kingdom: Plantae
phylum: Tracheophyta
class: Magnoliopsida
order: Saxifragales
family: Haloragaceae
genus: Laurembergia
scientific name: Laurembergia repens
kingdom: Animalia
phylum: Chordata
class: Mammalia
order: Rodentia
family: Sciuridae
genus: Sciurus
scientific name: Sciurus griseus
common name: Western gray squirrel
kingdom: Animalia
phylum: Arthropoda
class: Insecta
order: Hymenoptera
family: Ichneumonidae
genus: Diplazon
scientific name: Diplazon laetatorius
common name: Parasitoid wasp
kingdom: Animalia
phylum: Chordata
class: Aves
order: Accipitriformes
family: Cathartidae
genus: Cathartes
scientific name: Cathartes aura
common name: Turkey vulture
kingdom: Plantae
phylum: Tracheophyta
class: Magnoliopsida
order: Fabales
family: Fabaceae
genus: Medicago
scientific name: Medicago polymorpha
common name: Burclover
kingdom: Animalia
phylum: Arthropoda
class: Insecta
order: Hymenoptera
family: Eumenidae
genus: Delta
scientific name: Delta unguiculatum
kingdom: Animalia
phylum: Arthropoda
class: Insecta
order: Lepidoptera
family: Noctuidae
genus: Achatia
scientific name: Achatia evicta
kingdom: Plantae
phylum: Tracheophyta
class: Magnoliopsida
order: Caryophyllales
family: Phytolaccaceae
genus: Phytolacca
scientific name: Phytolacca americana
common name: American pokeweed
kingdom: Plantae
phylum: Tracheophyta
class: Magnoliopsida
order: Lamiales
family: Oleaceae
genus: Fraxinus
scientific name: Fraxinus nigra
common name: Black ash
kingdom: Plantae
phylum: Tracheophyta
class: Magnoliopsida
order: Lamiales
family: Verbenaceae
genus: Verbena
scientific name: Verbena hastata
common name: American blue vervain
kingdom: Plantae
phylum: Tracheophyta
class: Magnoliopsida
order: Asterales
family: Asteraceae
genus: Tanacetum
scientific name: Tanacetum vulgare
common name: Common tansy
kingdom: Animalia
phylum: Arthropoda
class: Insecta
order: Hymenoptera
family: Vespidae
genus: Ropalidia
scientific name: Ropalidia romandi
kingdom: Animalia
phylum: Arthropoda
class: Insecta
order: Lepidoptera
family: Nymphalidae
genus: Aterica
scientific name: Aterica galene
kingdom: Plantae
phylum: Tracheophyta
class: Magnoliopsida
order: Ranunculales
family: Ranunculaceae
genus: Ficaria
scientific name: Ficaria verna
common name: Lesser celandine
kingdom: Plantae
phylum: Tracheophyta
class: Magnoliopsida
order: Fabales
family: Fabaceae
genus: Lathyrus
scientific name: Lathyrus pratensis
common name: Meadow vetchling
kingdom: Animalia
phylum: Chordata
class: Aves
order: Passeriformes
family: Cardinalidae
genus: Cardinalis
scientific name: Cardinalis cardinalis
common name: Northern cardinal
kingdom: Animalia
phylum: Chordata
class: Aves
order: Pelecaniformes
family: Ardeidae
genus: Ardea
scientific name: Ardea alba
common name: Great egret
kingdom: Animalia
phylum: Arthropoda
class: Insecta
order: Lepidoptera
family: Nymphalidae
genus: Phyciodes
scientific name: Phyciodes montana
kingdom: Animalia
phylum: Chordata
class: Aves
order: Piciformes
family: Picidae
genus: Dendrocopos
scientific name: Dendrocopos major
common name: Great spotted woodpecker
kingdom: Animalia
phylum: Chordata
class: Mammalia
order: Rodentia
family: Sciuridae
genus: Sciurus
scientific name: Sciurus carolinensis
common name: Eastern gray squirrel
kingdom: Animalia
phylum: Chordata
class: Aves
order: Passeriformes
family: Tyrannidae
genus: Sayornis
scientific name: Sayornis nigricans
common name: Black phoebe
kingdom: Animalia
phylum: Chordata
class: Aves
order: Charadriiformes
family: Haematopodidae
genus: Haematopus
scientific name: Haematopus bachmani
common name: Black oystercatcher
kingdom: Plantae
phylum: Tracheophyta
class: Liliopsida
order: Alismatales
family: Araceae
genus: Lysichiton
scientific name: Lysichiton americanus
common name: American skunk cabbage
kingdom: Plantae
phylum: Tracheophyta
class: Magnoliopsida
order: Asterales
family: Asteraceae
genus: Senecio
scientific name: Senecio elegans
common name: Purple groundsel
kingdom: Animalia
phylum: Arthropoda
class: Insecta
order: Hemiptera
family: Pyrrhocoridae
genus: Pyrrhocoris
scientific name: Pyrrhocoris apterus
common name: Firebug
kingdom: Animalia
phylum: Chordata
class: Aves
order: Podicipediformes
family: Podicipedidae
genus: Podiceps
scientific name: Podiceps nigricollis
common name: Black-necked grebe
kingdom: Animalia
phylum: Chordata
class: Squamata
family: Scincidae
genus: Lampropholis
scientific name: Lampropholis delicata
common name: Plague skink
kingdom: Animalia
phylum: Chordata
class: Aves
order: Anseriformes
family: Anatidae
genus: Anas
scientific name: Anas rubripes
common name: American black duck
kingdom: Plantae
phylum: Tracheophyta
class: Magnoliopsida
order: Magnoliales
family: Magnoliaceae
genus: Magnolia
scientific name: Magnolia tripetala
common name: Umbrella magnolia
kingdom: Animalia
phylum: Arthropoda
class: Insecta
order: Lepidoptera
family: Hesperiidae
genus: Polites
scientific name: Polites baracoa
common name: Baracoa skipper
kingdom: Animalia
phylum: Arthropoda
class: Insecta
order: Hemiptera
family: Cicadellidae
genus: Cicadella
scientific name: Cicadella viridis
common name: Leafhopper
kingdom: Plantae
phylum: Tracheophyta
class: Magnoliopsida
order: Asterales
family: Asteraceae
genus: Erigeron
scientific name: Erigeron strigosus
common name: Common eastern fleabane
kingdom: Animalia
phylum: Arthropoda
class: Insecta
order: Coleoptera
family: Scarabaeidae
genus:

■ Directive
Rewrite everything from the line containing "scientific name: Ardea alba" down to the line containing "scientific name: Sayornis nigricans", changing each "common name" to "vernacular name" and keeping every other word of those lines as it stands.

■ Solution for this problem
scientific name: Ardea alba
vernacular name: Great egret
kingdom: Animalia
phylum: Arthropoda
class: Insecta
order: Lepidoptera
family: Nymphalidae
genus: Phyciodes
scientific name: Phyciodes montana
kingdom: Animalia
phylum: Chordata
class: Aves
order: Piciformes
family: Picidae
genus: Dendrocopos
scientific name: Dendrocopos major
vernacular name: Great spotted woodpecker
kingdom: Animalia
phylum: Chordata
class: Mammalia
order: Rodentia
family: Sciuridae
genus: Sciurus
scientific name: Sciurus carolinensis
vernacular name: Eastern gray squirrel
kingdom: Animalia
phylum: Chordata
class: Aves
order: Passeriformes
family: Tyrannidae
genus: Sayornis
scientific name: Sayornis nigricans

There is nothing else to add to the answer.